From the Sunday New York Times:
After several well-publicized cases involving writers buying or manipulating their reviews, Amazon is cracking down. Writers say thousands of reviews have been deleted from the shopping site in recent months.
Amazon has not said how many reviews it has killed, nor has it offered any public explanation. So its sweeping but hazy purge has generated an uproar about what it means to review in an era when everyone is an author and everyone is a reviewer.
The world of reviewing is certainly open to abuse and violations of ethics. (Not long ago I read a story about a British mystery writer who, under a fake name, wrote torching reviews of his competitor’s works, praising instead his own.)
So I understand the desire to regulate here. But what’s odd to me is this quote from an Amazon spokesman:
We do not require people to have experienced the product in order to review.
It would be difficult to prove “experience” of the product one way or the other, but I certainly don’t put any stock in reviews that say, “I haven’t read this yet, but….”
As one commenter on this article noted, what I often find most helpful in shopping on Amazon–whether for books or other products–is the negative reviews.
That doesn’t mean that 5-star reviews, however, are not all to be trusted. There’s a bit of self-selection that goes on here. To wit, I tend to only request review copies of books that I think will be worth my time, so my ratings are most often four and five stars. But honesty comes first, so three stars and lower is not out of the question, and has happened before. And I am not always right that I book I want to review ends up being as good as I might have thought.
It’s a no-brainer to me that someone ought “to have experienced the product” before reviewing it. But what are some other principles of reviewing that should constitute a good ethic for product reviews?
I think there are a two important things that should be done:
(1) A reviewer should declare if the book was received for free as a review copy.
(2) A review should remember to review the book based on the aims of the book, not what one wishes the author would have written.
I am critical on rare occasions. I don’t review tons of books like some other bloggers. I tend to be a tad more picky, so like you I get books I anticipate being worth my time. Sometimes I receive books I wouldn’t have requested out of interest and I will review them anyway. I try to judge a book based on authorial aim, so the book may not be a five star book on some objective scale, but if the author did a good job of addressing what the author said was going to be addressed, then I will give it a good evaluation, even if I include the caveat that it isn’t a book that I found all that engaging.
If I am reviewing a book for a traditional journal, I am certainly going to read the book and treat it fairly. In fact, reviews that are too positive are suspect in a traditional journal. The first review I submitted to JETS was semi-rejected because I did not have enough “criticism” (a rookie mistake, I assure you!) I had to re-write portions of it a bit more “critically.” Still, I have only rarely reviewed books I thought were not good, usually I struggle to find a few negatives, so that I can end with, “nevertheless this book makes a good contribution…”
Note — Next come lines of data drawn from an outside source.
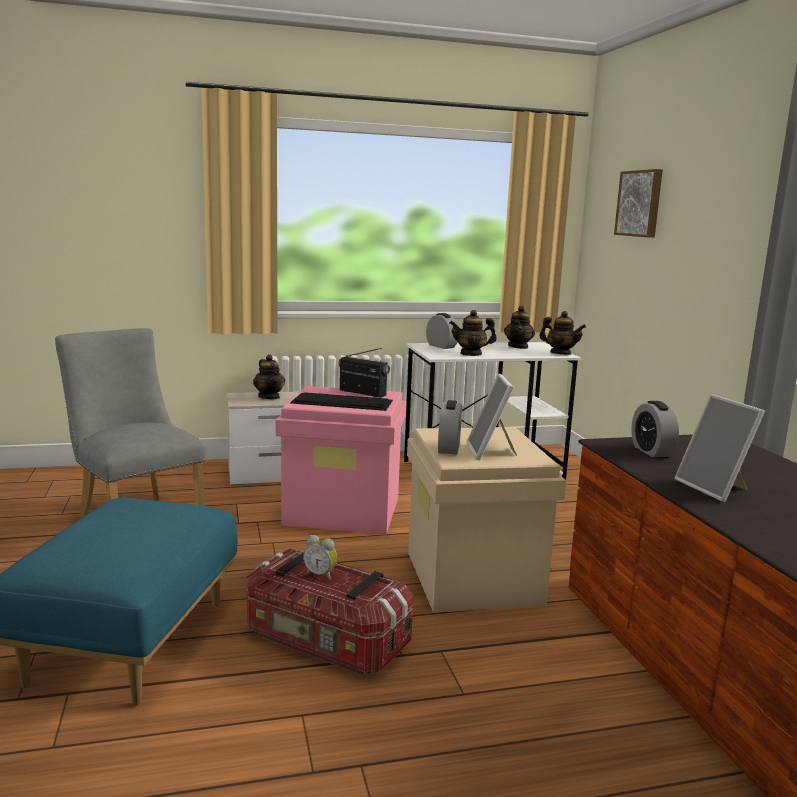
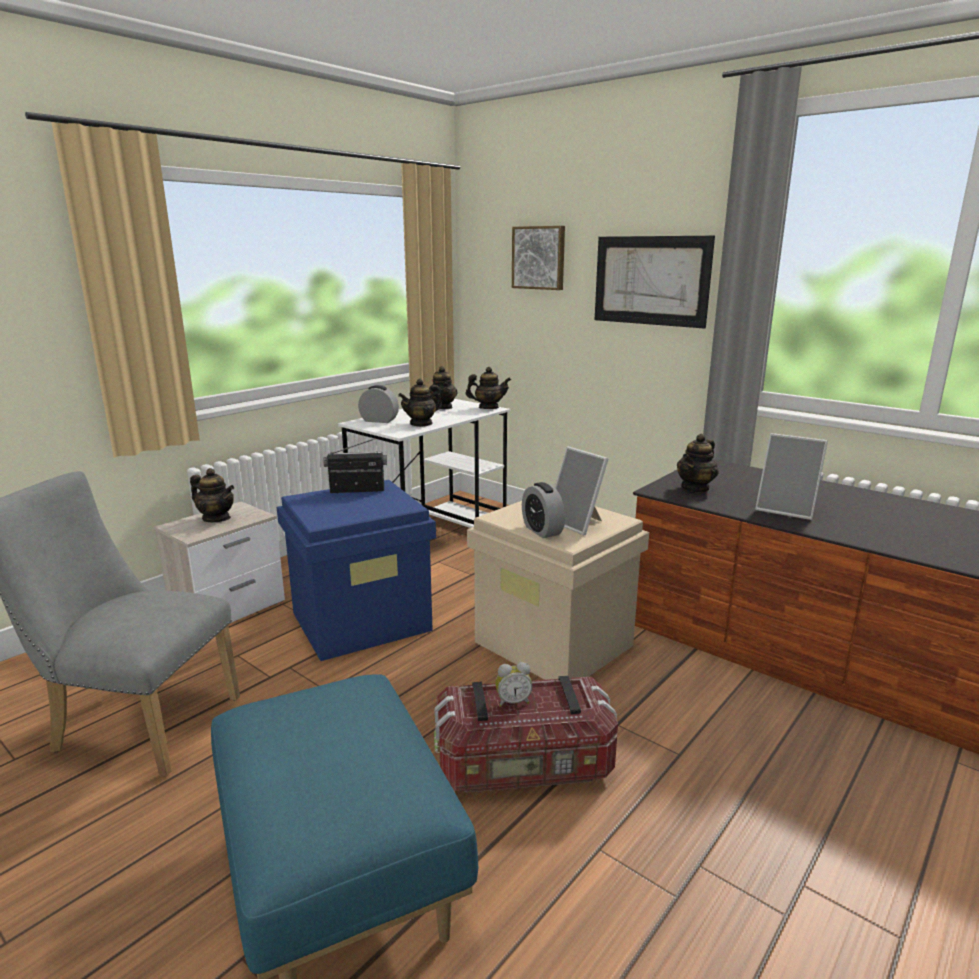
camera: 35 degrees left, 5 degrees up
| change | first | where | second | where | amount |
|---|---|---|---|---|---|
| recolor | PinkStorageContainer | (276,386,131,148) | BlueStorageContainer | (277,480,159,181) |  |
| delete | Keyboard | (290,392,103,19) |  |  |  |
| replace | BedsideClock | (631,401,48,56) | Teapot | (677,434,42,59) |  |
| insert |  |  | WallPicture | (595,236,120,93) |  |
I would like to think that I give a book the same level critique when reviewing a book on my Blog, but given the lack of editorial supervision, I suspect I am a bit more slack there than in traditional print. I think there is a limited “peer review” for bloggers, I suppose if we write a frothy review then we do not get the links. People link to “Reviewer savages the new book by N. T. Wright” more than the “Reviewer has a sloppy love-fest for the new N. T. Wright book.” (Neither would be a good review, IMHO!)
I also would have thought that the semi-anonymity of the internet would increase the number of scathing reviews of books, but the hope of “free stuff” seems to have kept that from happening. I personally have only rarely done an Amazon review, and I have rarely been influenced by them.
Thanks to both of you for your replies–Brian, I think your #1 is actually a legal requirement, too. I vary the language, but do that each time I review a gratis copy.
Phil–I think I read somewhere once that Amazon technically “owns” any reviews you post there? Makes me want to think twice about putting a review there, if that’s so.